- _Task material_:

# # #

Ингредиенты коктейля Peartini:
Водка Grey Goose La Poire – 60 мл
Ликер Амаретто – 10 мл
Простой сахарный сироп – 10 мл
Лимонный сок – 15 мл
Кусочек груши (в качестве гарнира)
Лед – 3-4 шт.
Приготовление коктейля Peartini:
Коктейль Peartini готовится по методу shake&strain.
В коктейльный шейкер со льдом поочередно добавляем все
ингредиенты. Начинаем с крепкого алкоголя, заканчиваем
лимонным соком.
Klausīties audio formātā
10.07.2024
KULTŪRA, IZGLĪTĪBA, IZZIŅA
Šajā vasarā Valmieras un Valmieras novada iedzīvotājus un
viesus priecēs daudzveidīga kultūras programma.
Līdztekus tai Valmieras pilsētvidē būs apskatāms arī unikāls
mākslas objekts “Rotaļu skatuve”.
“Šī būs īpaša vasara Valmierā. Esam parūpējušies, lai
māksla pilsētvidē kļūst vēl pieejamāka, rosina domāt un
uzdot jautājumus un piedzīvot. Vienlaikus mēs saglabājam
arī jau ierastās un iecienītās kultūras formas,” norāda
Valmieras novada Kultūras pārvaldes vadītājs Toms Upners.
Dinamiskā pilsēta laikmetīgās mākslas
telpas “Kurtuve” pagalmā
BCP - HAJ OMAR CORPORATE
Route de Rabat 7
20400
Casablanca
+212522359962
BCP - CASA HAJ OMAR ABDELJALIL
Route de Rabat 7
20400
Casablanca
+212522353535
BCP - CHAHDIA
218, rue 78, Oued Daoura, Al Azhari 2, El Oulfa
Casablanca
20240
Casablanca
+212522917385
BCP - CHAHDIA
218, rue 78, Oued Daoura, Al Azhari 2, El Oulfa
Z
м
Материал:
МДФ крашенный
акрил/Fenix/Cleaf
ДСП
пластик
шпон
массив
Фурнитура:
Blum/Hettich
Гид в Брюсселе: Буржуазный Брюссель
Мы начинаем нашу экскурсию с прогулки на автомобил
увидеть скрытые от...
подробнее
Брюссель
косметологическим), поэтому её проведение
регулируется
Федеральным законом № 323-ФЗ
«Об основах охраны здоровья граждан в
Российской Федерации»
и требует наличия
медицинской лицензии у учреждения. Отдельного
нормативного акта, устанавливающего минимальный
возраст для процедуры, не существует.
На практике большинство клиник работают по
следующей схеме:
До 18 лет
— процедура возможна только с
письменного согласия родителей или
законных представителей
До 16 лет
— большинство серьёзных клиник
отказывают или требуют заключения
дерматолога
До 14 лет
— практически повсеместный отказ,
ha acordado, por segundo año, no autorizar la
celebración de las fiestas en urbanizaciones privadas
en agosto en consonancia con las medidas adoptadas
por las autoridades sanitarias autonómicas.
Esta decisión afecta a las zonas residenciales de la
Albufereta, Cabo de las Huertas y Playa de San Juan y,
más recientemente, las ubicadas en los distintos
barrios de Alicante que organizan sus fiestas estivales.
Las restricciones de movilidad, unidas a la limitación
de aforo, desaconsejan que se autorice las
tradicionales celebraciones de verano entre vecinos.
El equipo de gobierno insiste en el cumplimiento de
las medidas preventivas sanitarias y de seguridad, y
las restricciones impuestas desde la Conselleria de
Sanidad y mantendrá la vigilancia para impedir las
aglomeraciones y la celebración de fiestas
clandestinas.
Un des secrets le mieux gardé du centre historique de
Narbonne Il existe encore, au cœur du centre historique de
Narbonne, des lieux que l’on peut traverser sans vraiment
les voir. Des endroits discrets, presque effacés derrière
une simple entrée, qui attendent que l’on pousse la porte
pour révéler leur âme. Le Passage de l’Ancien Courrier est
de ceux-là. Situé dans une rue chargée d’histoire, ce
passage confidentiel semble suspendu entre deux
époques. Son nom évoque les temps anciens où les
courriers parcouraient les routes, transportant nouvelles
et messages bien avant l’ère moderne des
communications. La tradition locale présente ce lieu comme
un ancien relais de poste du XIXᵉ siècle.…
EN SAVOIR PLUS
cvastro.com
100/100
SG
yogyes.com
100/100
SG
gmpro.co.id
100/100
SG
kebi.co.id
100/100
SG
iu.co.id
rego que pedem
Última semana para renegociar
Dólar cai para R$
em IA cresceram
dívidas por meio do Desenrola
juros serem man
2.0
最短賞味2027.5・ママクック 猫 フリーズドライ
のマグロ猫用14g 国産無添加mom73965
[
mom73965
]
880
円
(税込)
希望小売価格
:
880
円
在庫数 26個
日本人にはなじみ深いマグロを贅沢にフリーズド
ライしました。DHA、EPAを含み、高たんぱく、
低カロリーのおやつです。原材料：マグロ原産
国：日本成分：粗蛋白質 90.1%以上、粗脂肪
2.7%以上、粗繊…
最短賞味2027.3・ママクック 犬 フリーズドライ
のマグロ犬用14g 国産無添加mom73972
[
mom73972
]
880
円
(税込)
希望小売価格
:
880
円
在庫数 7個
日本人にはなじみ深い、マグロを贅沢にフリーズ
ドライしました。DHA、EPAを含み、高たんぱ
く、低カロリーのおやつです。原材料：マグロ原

# # #

- _Exercise description_: Set down the full listing a second time, exactly as given.

- _Answer box_:
Ингредиенты коктейля Peartini:
Водка Grey Goose La Poire – 60 мл
Ликер Амаретто – 10 мл
Простой сахарный сироп – 10 мл
Лимонный сок – 15 мл
Кусочек груши (в качестве гарнира)
Лед – 3-4 шт.
Приготовление коктейля Peartini:
Коктейль Peartini готовится по методу shake&strain.
В коктейльный шейкер со льдом поочередно добавляем все
ингредиенты. Начинаем с крепкого алкоголя, заканчиваем
лимонным соком.
Klausīties audio formātā
10.07.2024
KULTŪRA, IZGLĪTĪBA, IZZIŅA
Šajā vasarā Valmieras un Valmieras novada iedzīvotājus un
viesus priecēs daudzveidīga kultūras programma.
Līdztekus tai Valmieras pilsētvidē būs apskatāms arī unikāls
mākslas objekts “Rotaļu skatuve”.
“Šī būs īpaša vasara Valmierā. Esam parūpējušies, lai
māksla pilsētvidē kļūst vēl pieejamāka, rosina domāt un
uzdot jautājumus un piedzīvot. Vienlaikus mēs saglabājam
arī jau ierastās un iecienītās kultūras formas,” norāda
Valmieras novada Kultūras pārvaldes vadītājs Toms Upners.
Dinamiskā pilsēta laikmetīgās mākslas
telpas “Kurtuve” pagalmā
BCP - HAJ OMAR CORPORATE
Route de Rabat 7
20400
Casablanca
+212522359962
BCP - CASA HAJ OMAR ABDELJALIL
Route de Rabat 7
20400
Casablanca
+212522353535
BCP - CHAHDIA
218, rue 78, Oued Daoura, Al Azhari 2, El Oulfa
Casablanca
20240
Casablanca
+212522917385
BCP - CHAHDIA
218, rue 78, Oued Daoura, Al Azhari 2, El Oulfa
Z
м
Материал:
МДФ крашенный
акрил/Fenix/Cleaf
ДСП
пластик
шпон
массив
Фурнитура:
Blum/Hettich
Гид в Брюсселе: Буржуазный Брюссель
Мы начинаем нашу экскурсию с прогулки на автомобил
увидеть скрытые от...
подробнее
Брюссель
косметологическим), поэтому её проведение
регулируется
Федеральным законом № 323-ФЗ
«Об основах охраны здоровья граждан в
Российской Федерации»
и требует наличия
медицинской лицензии у учреждения. Отдельного
нормативного акта, устанавливающего минимальный
возраст для процедуры, не существует.
На практике большинство клиник работают по
следующей схеме:
До 18 лет
— процедура возможна только с
письменного согласия родителей или
законных представителей
До 16 лет
— большинство серьёзных клиник
отказывают или требуют заключения
дерматолога
До 14 лет
— практически повсеместный отказ,
ha acordado, por segundo año, no autorizar la
celebración de las fiestas en urbanizaciones privadas
en agosto en consonancia con las medidas adoptadas
por las autoridades sanitarias autonómicas.
Esta decisión afecta a las zonas residenciales de la
Albufereta, Cabo de las Huertas y Playa de San Juan y,
más recientemente, las ubicadas en los distintos
barrios de Alicante que organizan sus fiestas estivales.
Las restricciones de movilidad, unidas a la limitación
de aforo, desaconsejan que se autorice las
tradicionales celebraciones de verano entre vecinos.
El equipo de gobierno insiste en el cumplimiento de
las medidas preventivas sanitarias y de seguridad, y
las restricciones impuestas desde la Conselleria de
Sanidad y mantendrá la vigilancia para impedir las
aglomeraciones y la celebración de fiestas
clandestinas.
Un des secrets le mieux gardé du centre historique de
Narbonne Il existe encore, au cœur du centre historique de
Narbonne, des lieux que l’on peut traverser sans vraiment
les voir. Des endroits discrets, presque effacés derrière
une simple entrée, qui attendent que l’on pousse la porte
pour révéler leur âme. Le Passage de l’Ancien Courrier est
de ceux-là. Situé dans une rue chargée d’histoire, ce
passage confidentiel semble suspendu entre deux
époques. Son nom évoque les temps anciens où les
courriers parcouraient les routes, transportant nouvelles
et messages bien avant l’ère moderne des
communications. La tradition locale présente ce lieu comme
un ancien relais de poste du XIXᵉ siècle.…
EN SAVOIR PLUS
cvastro.com
100/100
SG
yogyes.com
100/100
SG
gmpro.co.id
100/100
SG
kebi.co.id
100/100
SG
iu.co.id
rego que pedem
Última semana para renegociar
Dólar cai para R$
em IA cresceram
dívidas por meio do Desenrola
juros serem man
2.0
最短賞味2027.5・ママクック 猫 フリーズドライ
のマグロ猫用14g 国産無添加mom73965
[
mom73965
]
880
円
(税込)
希望小売価格
:
880
円
在庫数 26個
日本人にはなじみ深いマグロを贅沢にフリーズド
ライしました。DHA、EPAを含み、高たんぱく、
低カロリーのおやつです。原材料：マグロ原産
国：日本成分：粗蛋白質 90.1%以上、粗脂肪
2.7%以上、粗繊…
最短賞味2027.3・ママクック 犬 フリーズドライ
のマグロ犬用14g 国産無添加mom73972
[
mom73972
]
880
円
(税込)
希望小売価格
:
880
円
在庫数 7個
日本人にはなじみ深い、マグロを贅沢にフリーズ
ドライしました。DHA、EPAを含み、高たんぱ
く、低カロリーのおやつです。原材料：マグロ原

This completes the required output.